Airdrops often come into existence through a hard fork. For example, in 2017 Bitcoin underwent a hard fork and Bitcoin Cash was created and airdropped to existing Bitcoin owners. Airdrops can also occur through promotional incentives, such as watching an educational video.

Initial Coin Offering (ICO)

An ICO is the cryptocurrency equivalent to an initial public offering. However, oftentimes ICO's come from new companies that have not yet developed a product or received traction. In the U.S. it is typically in violation of SEC regulations to distribute tokens through an ICO to people who are not accredited investors.

Margin Trading

Margin trading is leveraging your assets in order to have greater market exposure. Exchanges that allow margin will essentially make you a loan with your cryptocurrency as collateral in order to have the potential for greater returns. Trading cryptocurrency on margin can carry greater risks, but have the potential for greater returns.
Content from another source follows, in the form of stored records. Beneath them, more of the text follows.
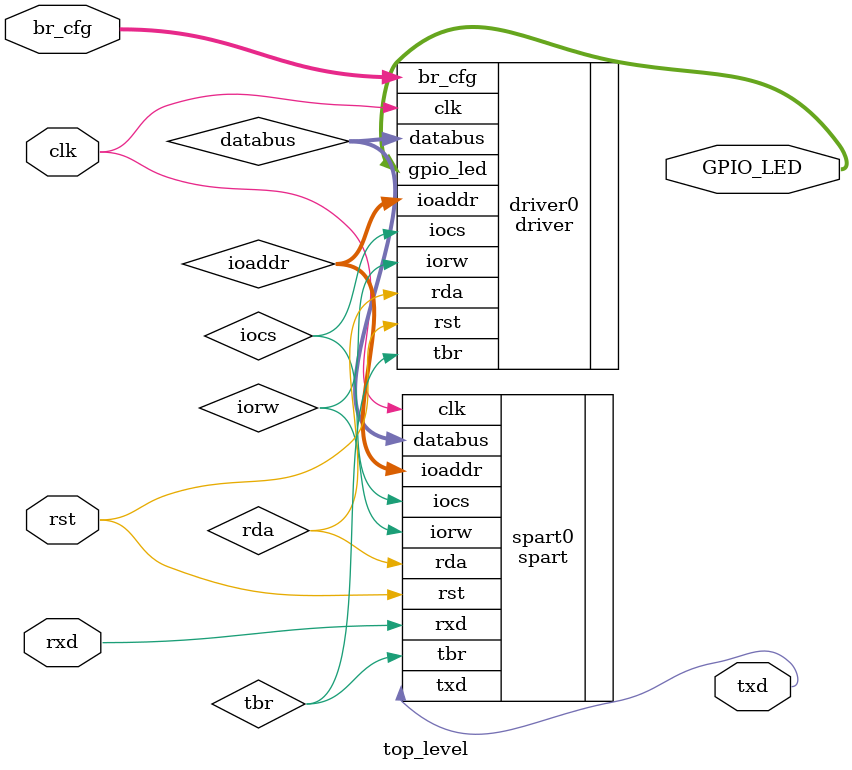
<source format=v>
`timescale 1ns / 1ps
module top_level(
    input clk,         // 100mhz clock
    input rst,         // Asynchronous reset, tied to dip switch 0
    output txd,        // RS232 Transmit Data
    input rxd,         // RS232 Recieve Data
    input [1:0] br_cfg, // Baud Rate Configuration, Tied to dip switches 2 and 3
	 output [7:0] GPIO_LED
    );
	
	wire iocs;
	wire iorw;
	wire rda;
	wire tbr;
	wire [1:0] ioaddr;
	wire [7:0] databus;
	
	// Instantiate your SPART here
	spart spart0( .clk(clk),
                 .rst(rst),
					  .iocs(iocs),
					  .iorw(iorw),
					  .rda(rda),
					  .tbr(tbr),
					  .ioaddr(ioaddr),
					  .databus(databus),
					  .txd(txd),
					  .rxd(rxd)
					 // .gpio_led(GPIO_LED)
					);

	// Instantiate your driver here
	driver driver0( .clk(clk),
	                .rst(rst),
						 .br_cfg(br_cfg),
						 .iocs(iocs),
						 .iorw(iorw),
						 .rda(rda),
						 .tbr(tbr),
						 .ioaddr(ioaddr),
						 .databus(databus),
						 .gpio_led(GPIO_LED)
					 );
					 
endmodule

</source>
Mining is the process in which proof of work (POW) protocols verify transactions and give miners cryptocurrency in return for their work. Miners do the work of verifying blockchain transactions and prevent double-spending of assets. This process was developed by Bitcoin's founder, Satoshi Nakamoto.


Staking cryptocurrency is the process of holding cryptocurrency to verify transactions and support the network. Staking allows you to generate passive income by holding coins. The proof-of-stake mechanism avoids the need of the special equipment and energy costs associated with mining.